Laurie escorts her father to a familiar spot, aptly numbered Table 1, then to a familiar chair at the end of the table, a camper on each side and a Waramaug staffman directly across.

“Who’s going to go up and get the lunch meat? . . . Okay, good, you can go.”

“Where is the pitcher of juice? Where is the water? . . . Okay, pass the water around starting here, the juice around starting there.”

He doesn’t seem to know the names of the faceless campers around him, yet he still indicates some understanding and recollection of their personalities. “Oh, that’s right, you don’t like milk. Well, I know you’re the one who didn’t like syrup at breakfast, and you don’t like mayonnaise; you like your food plain!”

After the meal has been eaten, a camper waiting the table takes the dishes and glasses back into the kitchen and returns with apples for dessert. The bowl of Macintoshes is placed in front of Waboos, and no one seems sure what to do next. There aren’t enough for the whole table; they’ll need to be cut in pieces.

As if he could see the problem himself, Waboos asks the camper next to him for a knife. He feels for and grabs one of the apples from the bowl and begins slicing it.
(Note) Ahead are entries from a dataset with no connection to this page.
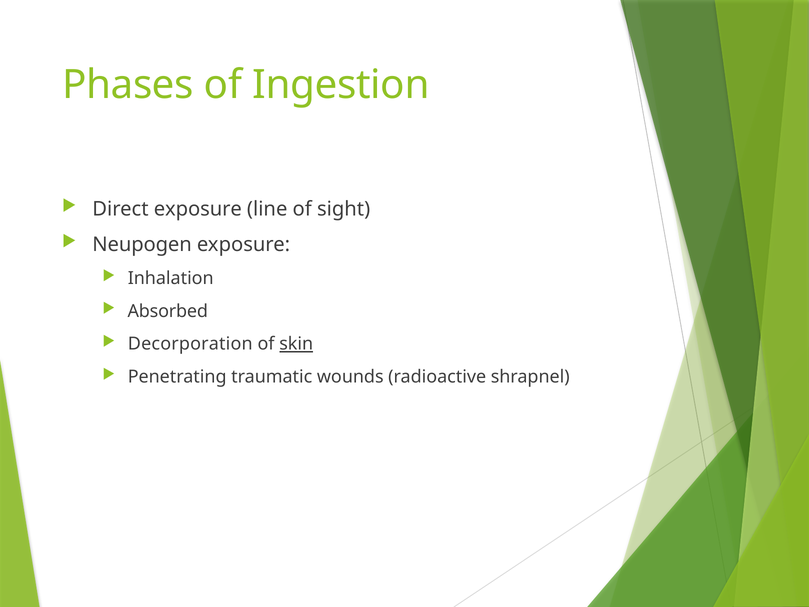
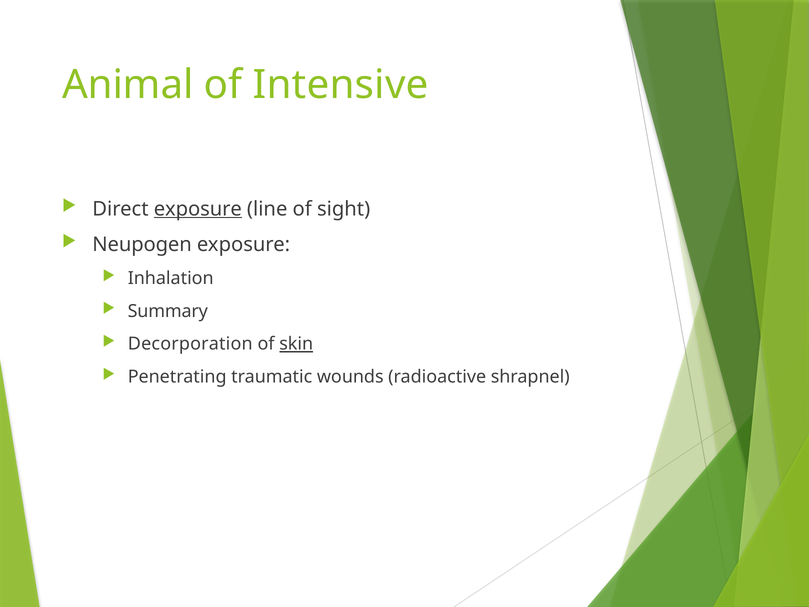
Phases: Phases -> Animal
Ingestion: Ingestion -> Intensive
exposure at (198, 209) underline: none -> present
Absorbed: Absorbed -> Summary
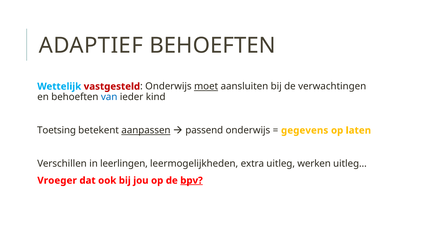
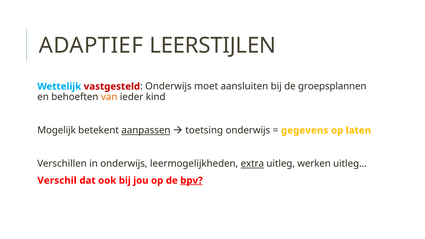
ADAPTIEF BEHOEFTEN: BEHOEFTEN -> LEERSTIJLEN
moet underline: present -> none
verwachtingen: verwachtingen -> groepsplannen
van colour: blue -> orange
Toetsing: Toetsing -> Mogelijk
passend: passend -> toetsing
in leerlingen: leerlingen -> onderwijs
extra underline: none -> present
Vroeger: Vroeger -> Verschil
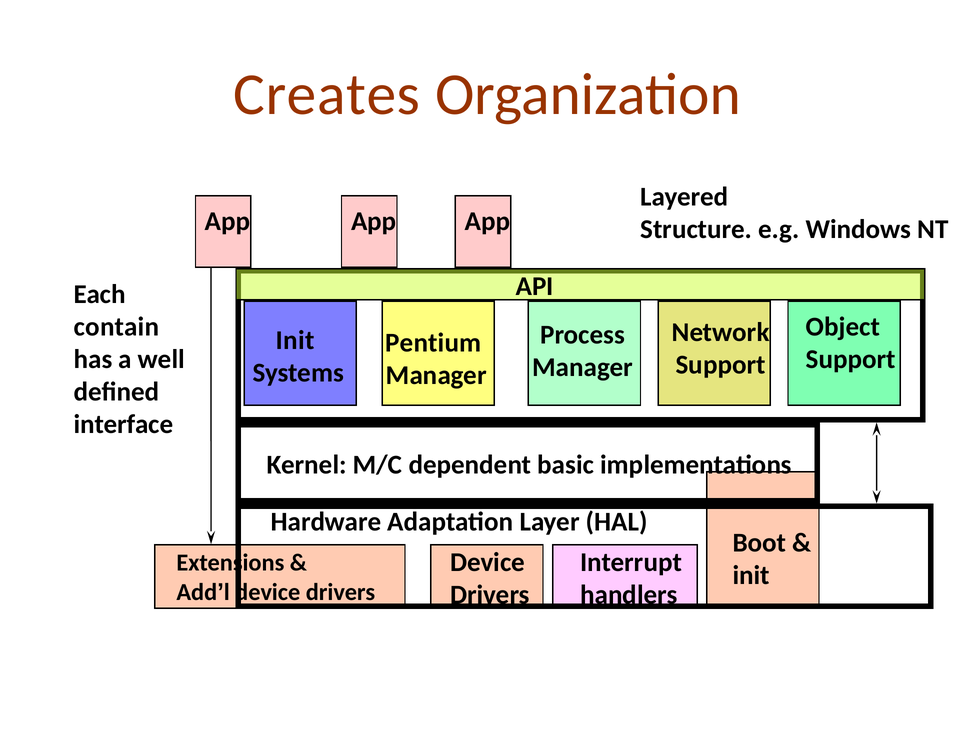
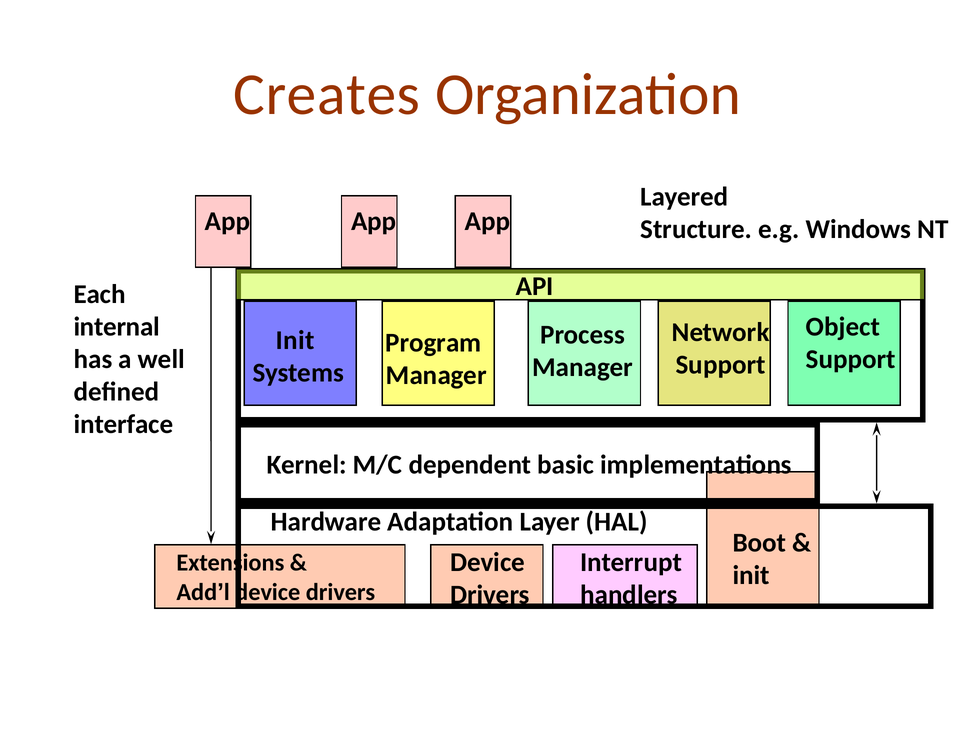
contain: contain -> internal
Pentium: Pentium -> Program
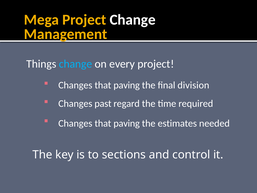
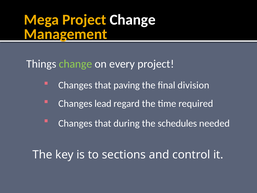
change at (76, 64) colour: light blue -> light green
past: past -> lead
paving at (127, 123): paving -> during
estimates: estimates -> schedules
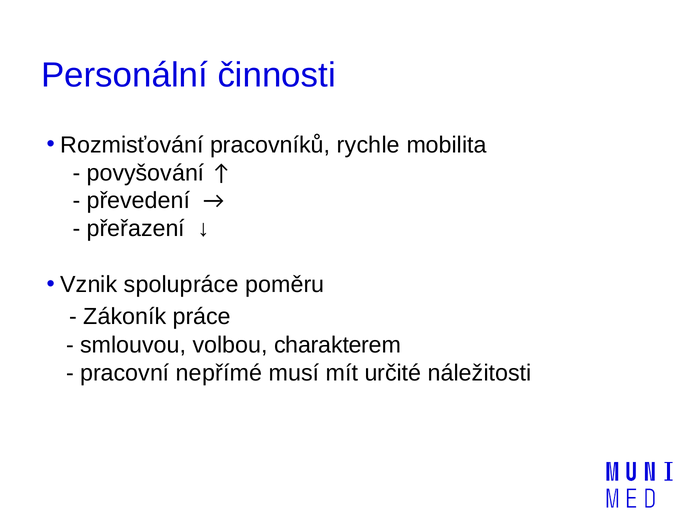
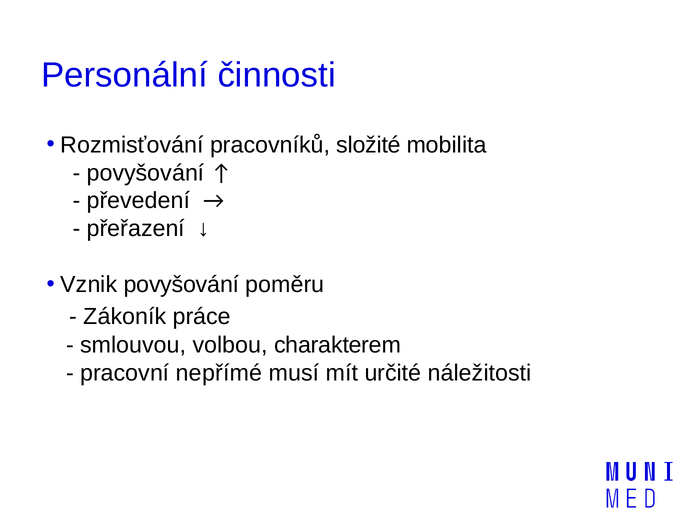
rychle: rychle -> složité
Vznik spolupráce: spolupráce -> povyšování
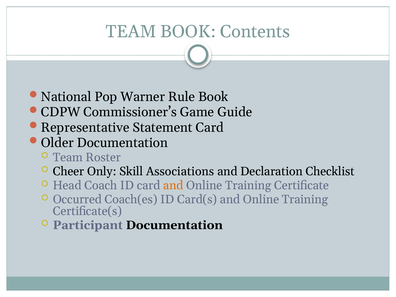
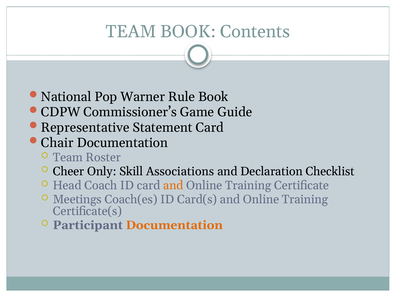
Older: Older -> Chair
Occurred: Occurred -> Meetings
Documentation at (174, 225) colour: black -> orange
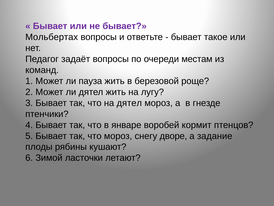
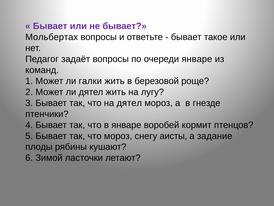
очереди местам: местам -> январе
пауза: пауза -> галки
дворе: дворе -> аисты
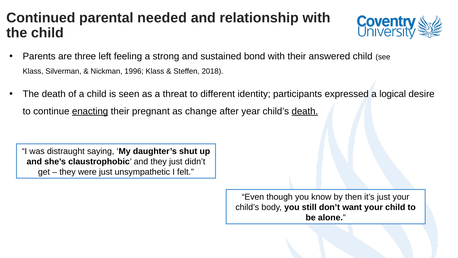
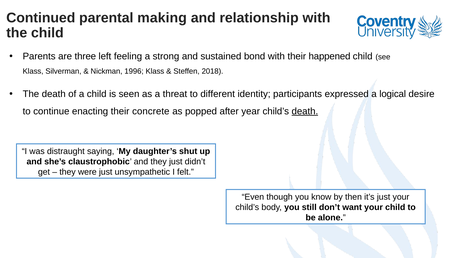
needed: needed -> making
answered: answered -> happened
enacting underline: present -> none
pregnant: pregnant -> concrete
change: change -> popped
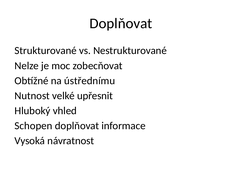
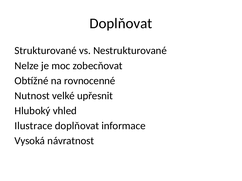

The first slice is made, and then Waboos, in a swooping movement, impales it with the knife and holds it out for the camper next to him, who grabs the apple slice from the knife and takes a bite. Another impaled slice is held out for the next camper, and so forth. Even the other staffer at the table reaches across to Waboos and grabs a slice off the knife.

What’s most intriguing about all this—aside from the tableau of the blind octogenarian holding apple slices out for campers with his knife—is that during the whole scene, which goes on for about fifteen minutes, nothing is said.